Prediction of Interfacial Structure and Tension of Binary Mixtures Containing Carbon Dioxide

In this work, a density functional approach was applied to describe the interfacial thermodynamic properties of CO2 binary mixtures including CO2 + heptane, CO2 + acetone, CO2 + ethanol, and CO2 + water. In the theoretical model, the first-order mean spherical approximation statistical associating fluid theory (FMSA-SAFT) was incorporated to describe the chemical potential of the bulk term, while, for inhomogeneous potential, the modified fundamental measure theory (MFMT) was employed to describe the hard sphere contribution, and a weighted density approximation was adopted for the attractive contribution. Without any adjustable parameter, the theoretical calculations have been well-testified by the available experimental data, showing a good predictive capability of the theory to the interfacial structure and tensions of CO2 binary mixtures with nonpolar, polar, and associating fluids.
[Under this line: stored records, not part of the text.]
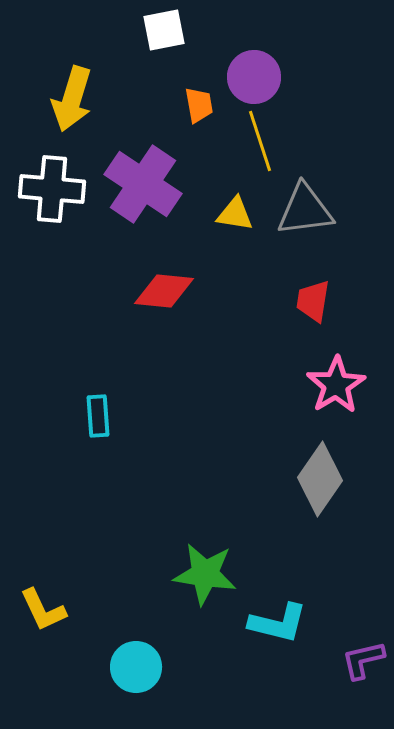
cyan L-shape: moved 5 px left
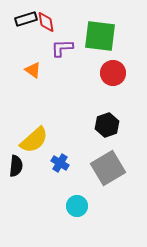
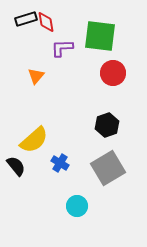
orange triangle: moved 3 px right, 6 px down; rotated 36 degrees clockwise
black semicircle: rotated 45 degrees counterclockwise
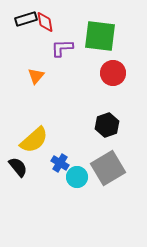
red diamond: moved 1 px left
black semicircle: moved 2 px right, 1 px down
cyan circle: moved 29 px up
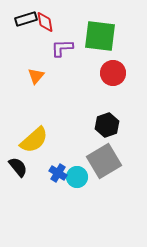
blue cross: moved 2 px left, 10 px down
gray square: moved 4 px left, 7 px up
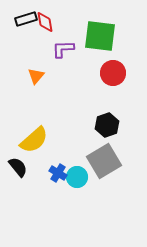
purple L-shape: moved 1 px right, 1 px down
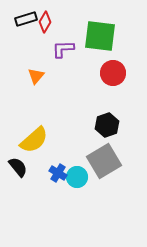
red diamond: rotated 40 degrees clockwise
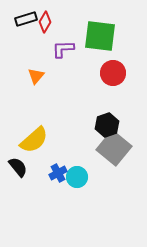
gray square: moved 10 px right, 13 px up; rotated 20 degrees counterclockwise
blue cross: rotated 30 degrees clockwise
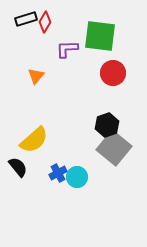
purple L-shape: moved 4 px right
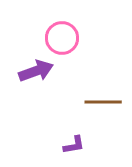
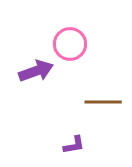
pink circle: moved 8 px right, 6 px down
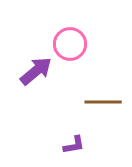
purple arrow: rotated 20 degrees counterclockwise
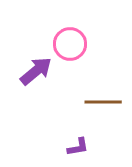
purple L-shape: moved 4 px right, 2 px down
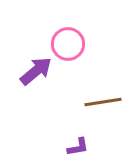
pink circle: moved 2 px left
brown line: rotated 9 degrees counterclockwise
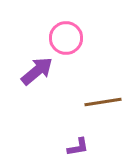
pink circle: moved 2 px left, 6 px up
purple arrow: moved 1 px right
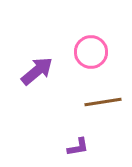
pink circle: moved 25 px right, 14 px down
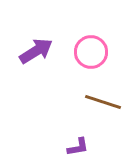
purple arrow: moved 1 px left, 20 px up; rotated 8 degrees clockwise
brown line: rotated 27 degrees clockwise
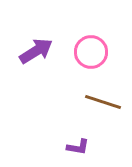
purple L-shape: rotated 20 degrees clockwise
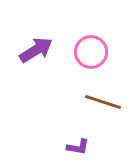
purple arrow: moved 1 px up
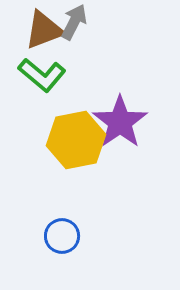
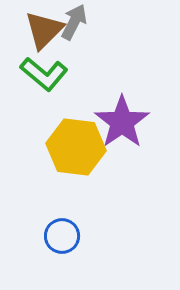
brown triangle: rotated 24 degrees counterclockwise
green L-shape: moved 2 px right, 1 px up
purple star: moved 2 px right
yellow hexagon: moved 7 px down; rotated 18 degrees clockwise
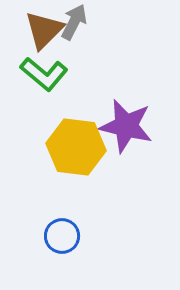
purple star: moved 4 px right, 4 px down; rotated 24 degrees counterclockwise
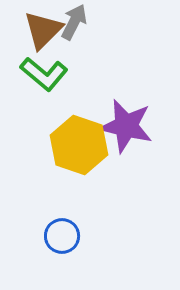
brown triangle: moved 1 px left
yellow hexagon: moved 3 px right, 2 px up; rotated 12 degrees clockwise
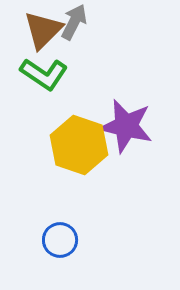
green L-shape: rotated 6 degrees counterclockwise
blue circle: moved 2 px left, 4 px down
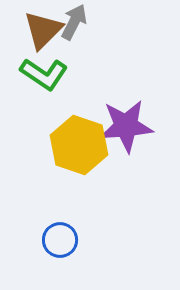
purple star: rotated 18 degrees counterclockwise
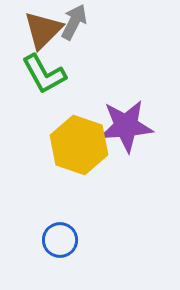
green L-shape: rotated 27 degrees clockwise
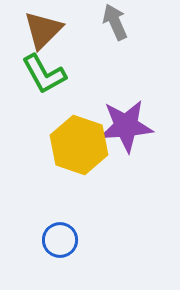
gray arrow: moved 41 px right; rotated 51 degrees counterclockwise
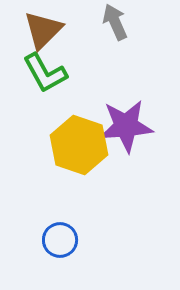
green L-shape: moved 1 px right, 1 px up
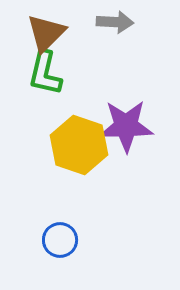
gray arrow: rotated 117 degrees clockwise
brown triangle: moved 3 px right, 3 px down
green L-shape: rotated 42 degrees clockwise
purple star: rotated 4 degrees clockwise
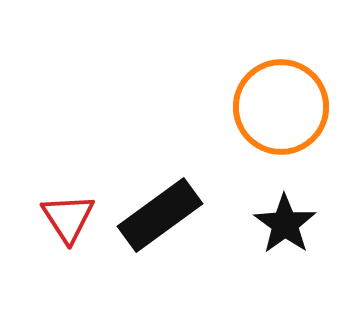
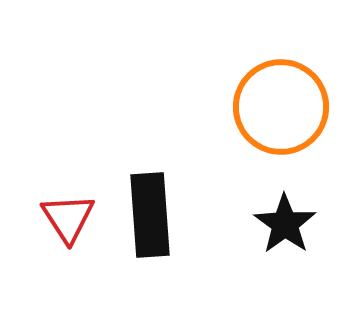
black rectangle: moved 10 px left; rotated 58 degrees counterclockwise
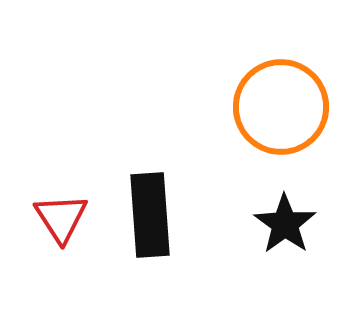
red triangle: moved 7 px left
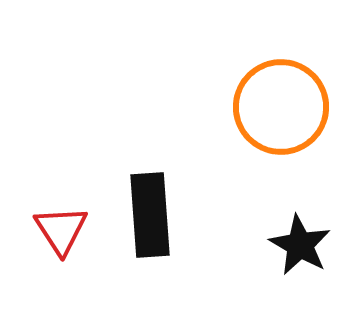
red triangle: moved 12 px down
black star: moved 15 px right, 21 px down; rotated 6 degrees counterclockwise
Structure and thermodynamics of hard-core Yukawa fluids: Thermodynamic perturbation approaches

The thermodynamic perturbation theories, which are based on the power series of a coupling constant (λ-expansion), have been proposed for studying the structural and thermodynamic properties of a hard-core Yukawa (HCY) fluid: one (A1-approximation) is the perturbation theory based on the hard-sphere repulsion as a reference system. The other (A2-approximation) is the perturbation theory based on the reference system which incorporates both the repulsive and short-range attractive interactions. The first-order mean-spherical approximation (FMSA) provided by Tang and Lu [J. Chem. Phys. 99, 9828 (1993)] has been employed for investigating the thermodynamic properties of a HCY fluid using the alternative method via the direct correlation function. The calculated results show that (i) the A1 and A2 approximations are in excellent agreements with previous computer simulation results in the literature and compare with the semi-empirical works of Shukla including the higher-order free energy terms, (ii) the A1 and A2 approximations are better than the FMSA and the mean-spherical approximation, (iii) the A2-approximation compares with the A1-approximation, even though the perturbation effect of an A2-approximation is much smaller than that of an A1-approximation, and that (iv) the FMSA study is particularly of advantage in providing the structure and thermodynamics in a simple and analytic manner.